Records from a dataset:
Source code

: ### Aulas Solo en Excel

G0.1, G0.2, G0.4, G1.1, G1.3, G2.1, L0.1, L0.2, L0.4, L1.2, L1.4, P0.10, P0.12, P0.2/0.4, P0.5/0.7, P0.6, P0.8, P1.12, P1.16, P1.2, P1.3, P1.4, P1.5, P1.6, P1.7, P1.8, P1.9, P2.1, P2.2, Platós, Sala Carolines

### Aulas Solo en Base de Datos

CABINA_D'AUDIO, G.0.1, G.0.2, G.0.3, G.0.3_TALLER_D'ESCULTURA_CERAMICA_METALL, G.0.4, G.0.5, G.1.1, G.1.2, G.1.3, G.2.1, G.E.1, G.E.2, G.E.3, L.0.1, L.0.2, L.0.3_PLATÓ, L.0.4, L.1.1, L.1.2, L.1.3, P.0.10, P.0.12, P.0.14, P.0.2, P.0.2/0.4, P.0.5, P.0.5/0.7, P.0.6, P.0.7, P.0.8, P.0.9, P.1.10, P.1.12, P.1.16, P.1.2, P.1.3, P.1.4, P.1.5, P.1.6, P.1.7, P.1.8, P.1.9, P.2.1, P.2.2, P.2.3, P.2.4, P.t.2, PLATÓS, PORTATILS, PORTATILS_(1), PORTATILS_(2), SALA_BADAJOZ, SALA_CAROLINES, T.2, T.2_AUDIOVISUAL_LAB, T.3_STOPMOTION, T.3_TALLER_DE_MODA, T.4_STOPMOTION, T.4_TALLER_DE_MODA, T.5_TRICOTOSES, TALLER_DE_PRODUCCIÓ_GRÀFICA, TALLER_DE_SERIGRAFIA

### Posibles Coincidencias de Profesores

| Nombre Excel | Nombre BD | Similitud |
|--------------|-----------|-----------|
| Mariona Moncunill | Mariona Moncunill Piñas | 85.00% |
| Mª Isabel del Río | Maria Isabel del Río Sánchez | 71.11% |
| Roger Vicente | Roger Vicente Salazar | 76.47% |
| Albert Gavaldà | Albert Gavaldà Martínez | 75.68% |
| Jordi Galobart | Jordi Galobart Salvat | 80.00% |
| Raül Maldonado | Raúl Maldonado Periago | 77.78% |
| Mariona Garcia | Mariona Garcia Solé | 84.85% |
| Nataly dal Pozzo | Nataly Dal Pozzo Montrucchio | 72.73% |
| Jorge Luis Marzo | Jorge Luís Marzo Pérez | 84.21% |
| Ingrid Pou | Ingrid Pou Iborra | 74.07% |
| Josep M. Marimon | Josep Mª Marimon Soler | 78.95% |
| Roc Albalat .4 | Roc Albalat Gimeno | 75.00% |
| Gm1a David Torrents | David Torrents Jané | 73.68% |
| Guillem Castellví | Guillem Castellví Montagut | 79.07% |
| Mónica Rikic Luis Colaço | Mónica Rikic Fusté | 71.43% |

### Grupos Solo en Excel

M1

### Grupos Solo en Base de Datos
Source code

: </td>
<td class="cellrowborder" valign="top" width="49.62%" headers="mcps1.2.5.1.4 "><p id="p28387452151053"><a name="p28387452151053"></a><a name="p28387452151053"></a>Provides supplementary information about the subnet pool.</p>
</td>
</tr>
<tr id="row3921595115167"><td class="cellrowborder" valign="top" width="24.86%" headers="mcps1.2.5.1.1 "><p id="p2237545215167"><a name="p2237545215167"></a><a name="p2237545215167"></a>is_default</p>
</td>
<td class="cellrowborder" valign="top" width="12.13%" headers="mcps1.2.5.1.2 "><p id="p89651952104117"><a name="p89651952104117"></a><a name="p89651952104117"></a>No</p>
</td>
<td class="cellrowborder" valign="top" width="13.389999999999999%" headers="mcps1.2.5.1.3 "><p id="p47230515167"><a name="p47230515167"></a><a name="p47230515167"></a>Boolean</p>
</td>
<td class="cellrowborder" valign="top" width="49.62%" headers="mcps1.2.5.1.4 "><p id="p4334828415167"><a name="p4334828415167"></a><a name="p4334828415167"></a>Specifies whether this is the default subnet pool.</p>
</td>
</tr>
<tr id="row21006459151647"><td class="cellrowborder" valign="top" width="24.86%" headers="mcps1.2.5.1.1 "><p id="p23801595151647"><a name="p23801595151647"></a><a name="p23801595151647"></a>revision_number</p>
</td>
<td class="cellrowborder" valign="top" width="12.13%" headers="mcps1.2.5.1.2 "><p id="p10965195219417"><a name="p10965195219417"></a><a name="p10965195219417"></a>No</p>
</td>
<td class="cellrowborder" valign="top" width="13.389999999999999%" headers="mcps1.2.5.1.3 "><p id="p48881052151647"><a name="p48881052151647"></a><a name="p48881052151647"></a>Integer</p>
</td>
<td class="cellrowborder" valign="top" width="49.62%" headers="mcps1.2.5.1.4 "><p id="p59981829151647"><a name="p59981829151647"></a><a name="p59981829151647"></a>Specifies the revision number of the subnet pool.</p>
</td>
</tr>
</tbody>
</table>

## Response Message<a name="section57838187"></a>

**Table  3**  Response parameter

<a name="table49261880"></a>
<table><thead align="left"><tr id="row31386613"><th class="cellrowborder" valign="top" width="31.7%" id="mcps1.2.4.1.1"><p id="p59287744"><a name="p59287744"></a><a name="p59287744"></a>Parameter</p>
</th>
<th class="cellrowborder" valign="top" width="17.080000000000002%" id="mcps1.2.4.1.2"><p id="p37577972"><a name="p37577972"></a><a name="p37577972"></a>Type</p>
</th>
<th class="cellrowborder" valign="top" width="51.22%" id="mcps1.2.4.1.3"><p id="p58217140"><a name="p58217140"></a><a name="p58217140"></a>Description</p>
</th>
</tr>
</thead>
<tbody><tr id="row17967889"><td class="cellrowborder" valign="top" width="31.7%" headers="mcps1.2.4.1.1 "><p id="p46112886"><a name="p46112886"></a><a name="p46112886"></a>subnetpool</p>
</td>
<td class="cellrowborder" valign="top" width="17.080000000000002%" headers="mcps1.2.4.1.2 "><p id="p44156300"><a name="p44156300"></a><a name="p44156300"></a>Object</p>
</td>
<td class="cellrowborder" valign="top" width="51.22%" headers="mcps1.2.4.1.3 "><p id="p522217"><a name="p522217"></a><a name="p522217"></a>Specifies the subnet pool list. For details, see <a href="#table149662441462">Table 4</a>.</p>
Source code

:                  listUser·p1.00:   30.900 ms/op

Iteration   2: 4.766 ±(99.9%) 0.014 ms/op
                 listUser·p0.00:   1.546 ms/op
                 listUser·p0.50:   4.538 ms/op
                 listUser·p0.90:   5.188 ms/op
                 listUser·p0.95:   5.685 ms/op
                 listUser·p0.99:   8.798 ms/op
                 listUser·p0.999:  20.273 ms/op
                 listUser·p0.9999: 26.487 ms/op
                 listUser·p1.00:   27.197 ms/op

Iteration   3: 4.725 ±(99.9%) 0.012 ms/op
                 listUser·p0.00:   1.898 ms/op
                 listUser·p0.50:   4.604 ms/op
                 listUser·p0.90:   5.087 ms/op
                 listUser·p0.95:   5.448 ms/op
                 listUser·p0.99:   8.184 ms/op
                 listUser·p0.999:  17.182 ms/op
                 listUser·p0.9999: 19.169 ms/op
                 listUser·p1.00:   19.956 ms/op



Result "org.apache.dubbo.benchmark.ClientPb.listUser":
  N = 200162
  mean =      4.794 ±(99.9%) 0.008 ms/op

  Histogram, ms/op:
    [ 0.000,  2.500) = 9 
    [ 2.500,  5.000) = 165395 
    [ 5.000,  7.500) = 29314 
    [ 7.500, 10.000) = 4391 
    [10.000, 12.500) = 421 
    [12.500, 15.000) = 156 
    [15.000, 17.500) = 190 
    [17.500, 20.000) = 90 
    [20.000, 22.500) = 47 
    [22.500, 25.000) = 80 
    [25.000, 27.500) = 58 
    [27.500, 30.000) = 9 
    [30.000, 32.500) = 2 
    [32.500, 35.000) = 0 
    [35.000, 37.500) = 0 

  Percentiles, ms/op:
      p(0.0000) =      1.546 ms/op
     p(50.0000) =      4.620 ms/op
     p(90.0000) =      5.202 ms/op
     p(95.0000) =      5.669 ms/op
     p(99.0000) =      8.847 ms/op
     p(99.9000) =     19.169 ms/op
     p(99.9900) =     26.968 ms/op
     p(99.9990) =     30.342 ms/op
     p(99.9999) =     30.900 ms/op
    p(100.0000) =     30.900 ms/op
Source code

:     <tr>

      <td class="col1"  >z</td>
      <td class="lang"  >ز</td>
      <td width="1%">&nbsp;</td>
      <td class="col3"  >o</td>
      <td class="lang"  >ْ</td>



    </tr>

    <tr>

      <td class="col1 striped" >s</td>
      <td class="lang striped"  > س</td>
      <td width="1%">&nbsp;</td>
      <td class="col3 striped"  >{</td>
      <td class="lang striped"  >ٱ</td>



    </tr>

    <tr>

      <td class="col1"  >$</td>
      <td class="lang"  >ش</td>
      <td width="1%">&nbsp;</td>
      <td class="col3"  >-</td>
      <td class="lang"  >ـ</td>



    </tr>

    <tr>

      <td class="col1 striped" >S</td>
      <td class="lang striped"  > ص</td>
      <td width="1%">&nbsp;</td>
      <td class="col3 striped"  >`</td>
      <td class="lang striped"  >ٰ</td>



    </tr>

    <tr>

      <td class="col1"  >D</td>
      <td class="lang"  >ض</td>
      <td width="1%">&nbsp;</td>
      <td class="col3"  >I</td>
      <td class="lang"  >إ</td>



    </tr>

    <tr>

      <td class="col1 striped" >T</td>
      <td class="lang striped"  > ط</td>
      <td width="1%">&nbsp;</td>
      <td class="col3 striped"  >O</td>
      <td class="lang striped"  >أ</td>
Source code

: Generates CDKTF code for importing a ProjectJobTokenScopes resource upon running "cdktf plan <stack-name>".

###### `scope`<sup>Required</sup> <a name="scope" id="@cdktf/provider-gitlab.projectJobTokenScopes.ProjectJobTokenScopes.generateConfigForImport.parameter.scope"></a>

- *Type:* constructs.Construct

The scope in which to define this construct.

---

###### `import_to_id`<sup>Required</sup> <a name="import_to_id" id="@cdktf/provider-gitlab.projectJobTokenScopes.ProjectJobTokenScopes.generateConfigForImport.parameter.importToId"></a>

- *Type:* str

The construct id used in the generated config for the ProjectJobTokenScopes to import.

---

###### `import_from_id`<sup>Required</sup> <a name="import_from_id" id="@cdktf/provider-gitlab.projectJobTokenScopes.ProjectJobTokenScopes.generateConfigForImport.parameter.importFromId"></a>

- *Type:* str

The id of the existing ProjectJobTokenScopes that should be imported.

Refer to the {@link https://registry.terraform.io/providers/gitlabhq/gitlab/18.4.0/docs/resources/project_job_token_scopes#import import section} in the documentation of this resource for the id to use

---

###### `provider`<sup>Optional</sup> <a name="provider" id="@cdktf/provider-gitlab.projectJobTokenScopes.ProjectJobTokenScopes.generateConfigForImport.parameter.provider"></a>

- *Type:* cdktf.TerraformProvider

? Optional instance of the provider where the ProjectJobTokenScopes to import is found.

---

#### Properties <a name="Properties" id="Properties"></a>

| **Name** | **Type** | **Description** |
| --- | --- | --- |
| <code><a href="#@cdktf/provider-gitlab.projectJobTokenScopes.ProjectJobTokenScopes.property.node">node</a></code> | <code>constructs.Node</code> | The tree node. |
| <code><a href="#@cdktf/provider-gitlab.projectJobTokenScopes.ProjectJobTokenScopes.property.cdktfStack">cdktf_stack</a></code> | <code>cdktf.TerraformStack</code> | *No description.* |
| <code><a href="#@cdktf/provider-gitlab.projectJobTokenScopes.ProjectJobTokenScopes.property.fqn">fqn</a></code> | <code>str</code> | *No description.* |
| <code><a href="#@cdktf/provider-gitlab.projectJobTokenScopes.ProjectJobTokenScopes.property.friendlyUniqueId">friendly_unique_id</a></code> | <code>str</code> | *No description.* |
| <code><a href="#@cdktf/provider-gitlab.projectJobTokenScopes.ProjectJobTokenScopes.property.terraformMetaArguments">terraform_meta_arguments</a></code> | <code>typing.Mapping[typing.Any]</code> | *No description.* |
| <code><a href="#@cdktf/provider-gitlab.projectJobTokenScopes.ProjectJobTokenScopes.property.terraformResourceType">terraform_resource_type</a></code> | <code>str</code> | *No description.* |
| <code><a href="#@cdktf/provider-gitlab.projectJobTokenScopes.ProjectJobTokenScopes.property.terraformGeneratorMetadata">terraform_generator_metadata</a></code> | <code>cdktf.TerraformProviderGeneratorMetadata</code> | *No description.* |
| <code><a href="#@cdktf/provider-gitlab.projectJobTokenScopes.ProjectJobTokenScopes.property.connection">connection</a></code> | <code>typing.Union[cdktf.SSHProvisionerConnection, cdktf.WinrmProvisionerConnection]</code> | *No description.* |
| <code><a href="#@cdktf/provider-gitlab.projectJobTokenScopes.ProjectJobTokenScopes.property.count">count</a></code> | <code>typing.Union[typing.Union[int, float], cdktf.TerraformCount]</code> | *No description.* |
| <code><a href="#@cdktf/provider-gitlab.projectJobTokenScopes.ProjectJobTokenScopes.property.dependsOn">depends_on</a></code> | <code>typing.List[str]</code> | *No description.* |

TASK REQUIREMENTS -
What is the number of lines in the records holding "Mariona"? Give the number alone.

RESPONSE BELOW -
2